When Master Liu looks at a person, he already knows how to break them. At a glance he has decoded the errors in their movement and the weaknesses those errors create.
For a fighter this is natural. Even years after my own training and ring fighting, I still assess people's stride, arm movement, points of imbalance, their ability to "see the room." It isn't obsession, and it isn't combative — it's a habit built from need that becomes a part of you.
One of the things Liu assesses is whether a person can "build a wall": whether they're rooted and precise enough in movement to generate Peng.
A person who has trained Chen Taijiquan properly is so aligned, so precise, that every posture and every transition between postures forms a wall — one that is never used. Touch that person anywhere, fingers to thighs, and nothing crumbles. But in Taijiquan, we don't meet force with force. If touched, we don't resist — we yield in a way that leaves the other person off-balance and exposed. This is not Karate's block-and-strike. A Taiji fighter eludes the incoming limb, captures it, and breaks it.
Here's a story that shows what that looks like.
Liu's teacher, Hong Junsheng, disliked travel and often turned down invitations to teach or demonstrate. When a group of Japanese Taiji enthusiasts invited him to a gathering in China, he sent Liu instead, confident Liu could represent the art. The hosts were insulted — they'd been sent the B Team, not the A Team.
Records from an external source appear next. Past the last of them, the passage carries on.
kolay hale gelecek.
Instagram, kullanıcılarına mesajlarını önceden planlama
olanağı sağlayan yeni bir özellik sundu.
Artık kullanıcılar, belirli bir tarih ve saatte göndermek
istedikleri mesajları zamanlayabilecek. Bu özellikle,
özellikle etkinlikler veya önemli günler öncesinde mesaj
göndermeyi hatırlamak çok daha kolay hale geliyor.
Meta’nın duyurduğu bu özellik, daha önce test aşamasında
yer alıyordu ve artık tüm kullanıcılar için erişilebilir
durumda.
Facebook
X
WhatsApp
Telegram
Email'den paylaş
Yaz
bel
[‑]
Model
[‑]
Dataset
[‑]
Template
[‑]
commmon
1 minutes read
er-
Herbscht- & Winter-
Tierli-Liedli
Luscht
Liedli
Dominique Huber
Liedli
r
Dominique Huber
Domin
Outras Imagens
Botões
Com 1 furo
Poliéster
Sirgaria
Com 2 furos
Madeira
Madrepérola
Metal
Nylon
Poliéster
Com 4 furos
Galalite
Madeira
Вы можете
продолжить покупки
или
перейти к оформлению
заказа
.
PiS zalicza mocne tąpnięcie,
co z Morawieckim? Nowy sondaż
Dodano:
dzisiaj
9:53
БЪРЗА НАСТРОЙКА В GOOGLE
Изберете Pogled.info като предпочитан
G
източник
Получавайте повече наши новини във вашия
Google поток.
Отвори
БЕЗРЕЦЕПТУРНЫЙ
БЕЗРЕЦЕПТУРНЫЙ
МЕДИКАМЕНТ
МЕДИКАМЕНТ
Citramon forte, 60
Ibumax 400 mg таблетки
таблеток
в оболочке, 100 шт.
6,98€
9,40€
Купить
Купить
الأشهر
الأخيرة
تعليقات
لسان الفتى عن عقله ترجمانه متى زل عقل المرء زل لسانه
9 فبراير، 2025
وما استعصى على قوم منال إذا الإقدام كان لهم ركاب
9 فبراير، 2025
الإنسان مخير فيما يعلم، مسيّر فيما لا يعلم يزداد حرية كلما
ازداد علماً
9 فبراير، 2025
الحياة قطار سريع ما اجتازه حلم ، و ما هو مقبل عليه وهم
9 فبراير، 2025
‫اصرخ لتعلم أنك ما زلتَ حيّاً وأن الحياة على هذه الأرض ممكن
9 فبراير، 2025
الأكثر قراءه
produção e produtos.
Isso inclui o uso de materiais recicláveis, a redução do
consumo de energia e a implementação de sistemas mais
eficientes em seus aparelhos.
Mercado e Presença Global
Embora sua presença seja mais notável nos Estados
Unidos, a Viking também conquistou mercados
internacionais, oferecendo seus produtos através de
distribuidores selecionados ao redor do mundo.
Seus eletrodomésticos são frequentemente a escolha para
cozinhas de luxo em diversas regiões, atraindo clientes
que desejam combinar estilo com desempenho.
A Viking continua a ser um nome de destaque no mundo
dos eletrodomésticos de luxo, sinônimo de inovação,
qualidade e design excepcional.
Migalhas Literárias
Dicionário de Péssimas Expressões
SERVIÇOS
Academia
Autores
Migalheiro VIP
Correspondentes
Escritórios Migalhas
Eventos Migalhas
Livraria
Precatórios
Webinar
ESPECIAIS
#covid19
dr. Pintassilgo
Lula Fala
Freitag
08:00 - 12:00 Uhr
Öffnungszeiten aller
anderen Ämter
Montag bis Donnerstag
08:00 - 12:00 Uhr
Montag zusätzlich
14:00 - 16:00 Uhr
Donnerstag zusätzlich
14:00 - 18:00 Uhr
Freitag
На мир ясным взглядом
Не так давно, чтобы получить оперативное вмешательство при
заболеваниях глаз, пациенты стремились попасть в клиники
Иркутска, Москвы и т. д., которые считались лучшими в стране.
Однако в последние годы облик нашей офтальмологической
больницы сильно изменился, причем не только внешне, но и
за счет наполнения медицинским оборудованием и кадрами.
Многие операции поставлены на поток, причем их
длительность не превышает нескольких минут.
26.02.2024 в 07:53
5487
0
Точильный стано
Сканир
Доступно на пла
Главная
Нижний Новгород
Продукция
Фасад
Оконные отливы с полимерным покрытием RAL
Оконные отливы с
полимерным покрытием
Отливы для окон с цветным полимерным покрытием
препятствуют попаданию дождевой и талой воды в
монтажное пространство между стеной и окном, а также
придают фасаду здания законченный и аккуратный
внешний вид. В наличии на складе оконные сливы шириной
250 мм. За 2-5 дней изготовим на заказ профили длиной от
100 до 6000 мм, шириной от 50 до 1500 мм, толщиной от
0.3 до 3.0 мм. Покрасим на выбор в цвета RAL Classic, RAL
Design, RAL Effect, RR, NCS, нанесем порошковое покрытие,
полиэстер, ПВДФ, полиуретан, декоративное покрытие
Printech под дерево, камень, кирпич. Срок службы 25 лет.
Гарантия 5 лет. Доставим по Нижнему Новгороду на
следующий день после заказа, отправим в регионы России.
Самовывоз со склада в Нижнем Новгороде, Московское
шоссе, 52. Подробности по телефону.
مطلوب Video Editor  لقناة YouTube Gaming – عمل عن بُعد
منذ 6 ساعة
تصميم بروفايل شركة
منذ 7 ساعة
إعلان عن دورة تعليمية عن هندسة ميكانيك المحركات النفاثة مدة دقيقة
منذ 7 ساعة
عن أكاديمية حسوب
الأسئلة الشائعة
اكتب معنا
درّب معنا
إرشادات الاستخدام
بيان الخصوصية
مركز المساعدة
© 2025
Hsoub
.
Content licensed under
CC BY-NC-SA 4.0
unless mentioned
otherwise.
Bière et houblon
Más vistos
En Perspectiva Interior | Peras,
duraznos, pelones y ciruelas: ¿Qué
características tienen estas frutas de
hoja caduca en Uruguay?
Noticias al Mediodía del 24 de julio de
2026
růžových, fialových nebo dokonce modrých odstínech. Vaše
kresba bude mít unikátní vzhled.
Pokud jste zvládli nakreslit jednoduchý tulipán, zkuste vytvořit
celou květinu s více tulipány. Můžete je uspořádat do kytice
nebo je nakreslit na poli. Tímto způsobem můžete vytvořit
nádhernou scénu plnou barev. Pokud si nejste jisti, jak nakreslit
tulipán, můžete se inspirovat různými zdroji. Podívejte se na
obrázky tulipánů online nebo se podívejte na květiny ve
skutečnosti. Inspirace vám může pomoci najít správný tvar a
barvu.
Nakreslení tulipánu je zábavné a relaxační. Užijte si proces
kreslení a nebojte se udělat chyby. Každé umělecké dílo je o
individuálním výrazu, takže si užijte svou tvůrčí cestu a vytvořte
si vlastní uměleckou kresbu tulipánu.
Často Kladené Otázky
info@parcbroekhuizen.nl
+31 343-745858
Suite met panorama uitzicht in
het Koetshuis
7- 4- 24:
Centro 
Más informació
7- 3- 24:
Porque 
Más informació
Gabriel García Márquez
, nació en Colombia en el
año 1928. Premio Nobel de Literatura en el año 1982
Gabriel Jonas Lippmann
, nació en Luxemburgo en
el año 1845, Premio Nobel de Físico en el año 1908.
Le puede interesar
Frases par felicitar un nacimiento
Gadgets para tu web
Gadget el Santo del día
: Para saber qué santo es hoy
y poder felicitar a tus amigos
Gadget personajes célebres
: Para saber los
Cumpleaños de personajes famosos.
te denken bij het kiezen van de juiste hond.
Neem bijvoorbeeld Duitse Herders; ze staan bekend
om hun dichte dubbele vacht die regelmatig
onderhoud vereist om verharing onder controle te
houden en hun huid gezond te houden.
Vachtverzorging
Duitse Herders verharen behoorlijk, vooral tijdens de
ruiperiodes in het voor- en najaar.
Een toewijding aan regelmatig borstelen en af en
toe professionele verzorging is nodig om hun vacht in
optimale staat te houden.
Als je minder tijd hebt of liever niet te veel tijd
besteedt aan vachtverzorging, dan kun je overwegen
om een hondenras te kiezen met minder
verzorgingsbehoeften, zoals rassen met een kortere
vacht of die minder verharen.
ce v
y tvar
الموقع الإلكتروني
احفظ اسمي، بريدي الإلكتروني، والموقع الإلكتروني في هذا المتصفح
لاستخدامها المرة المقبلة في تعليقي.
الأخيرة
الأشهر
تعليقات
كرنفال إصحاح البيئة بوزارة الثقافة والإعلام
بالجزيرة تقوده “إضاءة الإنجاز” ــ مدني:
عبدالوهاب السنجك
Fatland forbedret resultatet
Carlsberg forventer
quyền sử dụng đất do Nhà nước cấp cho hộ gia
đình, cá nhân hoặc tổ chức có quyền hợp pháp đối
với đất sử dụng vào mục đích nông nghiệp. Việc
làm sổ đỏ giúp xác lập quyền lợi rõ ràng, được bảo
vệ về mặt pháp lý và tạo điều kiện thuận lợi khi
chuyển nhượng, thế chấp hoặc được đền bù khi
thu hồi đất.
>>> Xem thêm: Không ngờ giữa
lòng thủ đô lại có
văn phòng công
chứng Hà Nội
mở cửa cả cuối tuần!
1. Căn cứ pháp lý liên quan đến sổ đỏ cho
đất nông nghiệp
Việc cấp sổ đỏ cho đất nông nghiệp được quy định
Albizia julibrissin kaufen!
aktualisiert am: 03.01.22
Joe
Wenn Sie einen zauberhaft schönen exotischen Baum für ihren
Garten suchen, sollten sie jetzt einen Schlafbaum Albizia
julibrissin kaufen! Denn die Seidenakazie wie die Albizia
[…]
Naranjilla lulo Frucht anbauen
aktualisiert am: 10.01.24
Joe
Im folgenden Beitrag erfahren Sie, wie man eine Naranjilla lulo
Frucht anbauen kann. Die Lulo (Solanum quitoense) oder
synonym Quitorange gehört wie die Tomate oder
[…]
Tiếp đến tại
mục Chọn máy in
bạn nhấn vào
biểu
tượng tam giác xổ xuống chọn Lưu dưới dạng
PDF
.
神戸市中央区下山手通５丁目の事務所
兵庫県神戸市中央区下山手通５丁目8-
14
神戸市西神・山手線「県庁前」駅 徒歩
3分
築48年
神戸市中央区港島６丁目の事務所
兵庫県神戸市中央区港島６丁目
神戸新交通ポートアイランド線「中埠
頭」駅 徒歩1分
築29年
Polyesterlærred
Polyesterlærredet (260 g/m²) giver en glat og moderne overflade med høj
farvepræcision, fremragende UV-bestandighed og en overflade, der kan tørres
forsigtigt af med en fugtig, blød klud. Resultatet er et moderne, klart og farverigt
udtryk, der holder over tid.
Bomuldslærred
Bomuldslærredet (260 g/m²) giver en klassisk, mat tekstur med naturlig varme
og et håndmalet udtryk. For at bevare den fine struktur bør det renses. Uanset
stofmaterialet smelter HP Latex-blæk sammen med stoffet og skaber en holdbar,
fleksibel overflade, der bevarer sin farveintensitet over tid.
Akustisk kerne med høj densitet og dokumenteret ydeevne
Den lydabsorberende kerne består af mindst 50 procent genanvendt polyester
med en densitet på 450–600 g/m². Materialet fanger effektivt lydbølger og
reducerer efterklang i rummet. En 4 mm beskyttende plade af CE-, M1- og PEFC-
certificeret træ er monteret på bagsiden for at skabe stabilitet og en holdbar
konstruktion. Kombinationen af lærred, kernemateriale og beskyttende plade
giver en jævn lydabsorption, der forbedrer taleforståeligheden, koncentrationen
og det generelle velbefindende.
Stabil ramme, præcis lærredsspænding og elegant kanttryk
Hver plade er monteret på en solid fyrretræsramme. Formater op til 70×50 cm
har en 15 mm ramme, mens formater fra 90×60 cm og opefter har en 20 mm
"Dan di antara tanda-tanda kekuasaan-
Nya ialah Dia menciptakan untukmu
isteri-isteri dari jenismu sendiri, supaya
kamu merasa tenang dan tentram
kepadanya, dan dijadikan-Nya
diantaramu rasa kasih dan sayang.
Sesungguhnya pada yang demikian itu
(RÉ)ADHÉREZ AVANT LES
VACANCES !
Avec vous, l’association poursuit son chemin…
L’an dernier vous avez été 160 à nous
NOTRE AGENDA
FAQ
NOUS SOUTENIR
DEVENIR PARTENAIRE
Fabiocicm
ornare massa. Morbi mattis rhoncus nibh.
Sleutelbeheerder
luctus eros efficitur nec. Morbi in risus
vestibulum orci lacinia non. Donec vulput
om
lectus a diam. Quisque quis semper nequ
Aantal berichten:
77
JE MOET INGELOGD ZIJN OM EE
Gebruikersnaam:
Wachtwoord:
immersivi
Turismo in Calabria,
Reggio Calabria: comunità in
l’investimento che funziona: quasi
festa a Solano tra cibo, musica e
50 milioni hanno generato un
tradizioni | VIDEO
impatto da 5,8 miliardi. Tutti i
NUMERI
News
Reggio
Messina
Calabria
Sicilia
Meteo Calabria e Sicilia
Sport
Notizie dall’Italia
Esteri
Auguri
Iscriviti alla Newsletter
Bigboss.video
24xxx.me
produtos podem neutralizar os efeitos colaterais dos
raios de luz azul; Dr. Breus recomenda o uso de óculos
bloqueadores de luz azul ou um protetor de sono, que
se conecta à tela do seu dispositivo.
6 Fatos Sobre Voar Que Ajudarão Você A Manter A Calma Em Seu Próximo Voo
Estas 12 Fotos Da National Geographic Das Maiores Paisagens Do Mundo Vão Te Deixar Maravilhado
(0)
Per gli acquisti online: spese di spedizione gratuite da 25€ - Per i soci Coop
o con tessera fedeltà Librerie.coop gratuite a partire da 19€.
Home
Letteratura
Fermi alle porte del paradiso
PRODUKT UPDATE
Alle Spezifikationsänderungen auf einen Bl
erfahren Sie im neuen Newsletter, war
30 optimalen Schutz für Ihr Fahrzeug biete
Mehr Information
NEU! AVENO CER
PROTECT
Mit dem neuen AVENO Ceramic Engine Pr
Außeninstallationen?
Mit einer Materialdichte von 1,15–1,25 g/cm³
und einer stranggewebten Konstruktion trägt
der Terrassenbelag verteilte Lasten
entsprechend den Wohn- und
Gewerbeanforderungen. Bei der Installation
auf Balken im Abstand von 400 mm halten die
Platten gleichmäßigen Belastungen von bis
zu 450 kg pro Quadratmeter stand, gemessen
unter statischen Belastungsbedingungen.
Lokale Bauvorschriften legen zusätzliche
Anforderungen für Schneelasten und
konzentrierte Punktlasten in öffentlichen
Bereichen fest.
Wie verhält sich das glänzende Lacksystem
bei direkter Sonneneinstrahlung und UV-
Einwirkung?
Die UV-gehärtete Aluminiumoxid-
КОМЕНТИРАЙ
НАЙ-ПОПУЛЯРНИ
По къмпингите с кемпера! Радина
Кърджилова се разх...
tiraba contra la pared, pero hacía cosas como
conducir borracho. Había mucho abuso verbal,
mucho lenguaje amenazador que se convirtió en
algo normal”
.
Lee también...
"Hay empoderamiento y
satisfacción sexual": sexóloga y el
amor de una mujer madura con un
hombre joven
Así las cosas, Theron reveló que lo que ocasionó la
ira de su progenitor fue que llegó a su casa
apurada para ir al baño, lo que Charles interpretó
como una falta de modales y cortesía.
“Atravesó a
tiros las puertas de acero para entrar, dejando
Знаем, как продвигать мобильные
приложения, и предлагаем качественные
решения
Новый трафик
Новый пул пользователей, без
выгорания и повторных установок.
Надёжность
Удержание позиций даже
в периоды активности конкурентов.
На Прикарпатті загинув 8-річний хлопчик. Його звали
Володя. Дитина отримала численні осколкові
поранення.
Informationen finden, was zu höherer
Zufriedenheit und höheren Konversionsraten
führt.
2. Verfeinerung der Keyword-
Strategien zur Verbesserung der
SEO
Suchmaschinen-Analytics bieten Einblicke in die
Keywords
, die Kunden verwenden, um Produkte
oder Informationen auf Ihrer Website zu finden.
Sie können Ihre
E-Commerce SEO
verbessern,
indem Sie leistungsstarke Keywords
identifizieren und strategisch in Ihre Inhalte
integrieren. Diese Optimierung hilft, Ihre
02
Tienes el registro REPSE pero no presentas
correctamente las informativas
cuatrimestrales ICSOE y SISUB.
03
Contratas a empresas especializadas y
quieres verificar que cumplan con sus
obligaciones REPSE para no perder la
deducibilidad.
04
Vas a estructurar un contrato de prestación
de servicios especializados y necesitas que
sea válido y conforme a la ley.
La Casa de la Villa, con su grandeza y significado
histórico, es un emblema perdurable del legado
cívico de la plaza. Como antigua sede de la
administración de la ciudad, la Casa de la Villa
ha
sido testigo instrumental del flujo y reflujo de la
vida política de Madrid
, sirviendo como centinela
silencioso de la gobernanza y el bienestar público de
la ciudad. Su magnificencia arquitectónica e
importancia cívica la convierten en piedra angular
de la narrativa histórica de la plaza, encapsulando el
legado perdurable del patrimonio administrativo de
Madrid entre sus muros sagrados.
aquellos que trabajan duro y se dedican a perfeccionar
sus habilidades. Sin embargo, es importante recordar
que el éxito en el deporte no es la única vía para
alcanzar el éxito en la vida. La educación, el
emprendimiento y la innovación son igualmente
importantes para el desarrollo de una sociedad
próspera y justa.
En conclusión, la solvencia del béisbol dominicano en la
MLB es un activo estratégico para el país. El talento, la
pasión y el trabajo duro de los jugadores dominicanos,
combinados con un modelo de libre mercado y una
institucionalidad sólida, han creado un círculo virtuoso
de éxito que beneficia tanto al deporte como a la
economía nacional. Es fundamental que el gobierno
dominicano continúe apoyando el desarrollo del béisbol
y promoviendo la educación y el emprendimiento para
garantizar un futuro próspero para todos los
When Liu arrived, he was served alcohol — normal at these gatherings, but far more than usual. He drank politely and grew tipsy. Once his hosts saw their plan had worked, they asked him to demonstrate in that condition. He did — magnificently. Liu trained daily, often several times a day, and was one of Hong's most accomplished students.
His hosts were still unsatisfied. One of them walked up and said, "Pretty good performance, but how would you handle this?" — then launched a full-power attack with no warning. Liu's training took over. He intercepted the strike and broke the man's arm in three places.
The insult they'd intended for Liu landed on them three times over: they had deliberately intoxicated a guest, then attacked that guest, and then watched him break their attacker's arm without even fully sobering up.
Liu built the wall in under a second and used it only to defend himself.
This kind of training isn't widely taught or even available anymore, but it's the core of Taiji. The wall itself carries real health benefits too — it requires perfect alignment and the full opening of the body's meridians.
When you create a full flow of Qi through the body, you have achieved a state of Perfect Health.
The Standard
The test of a teacher is not charisma, title, or tournament record. The test is whether the student, after years of work, can do the thing. Liu produces students who can do the thing. That is the only standard that finally matters, and it is the standard by which this entire site is organized.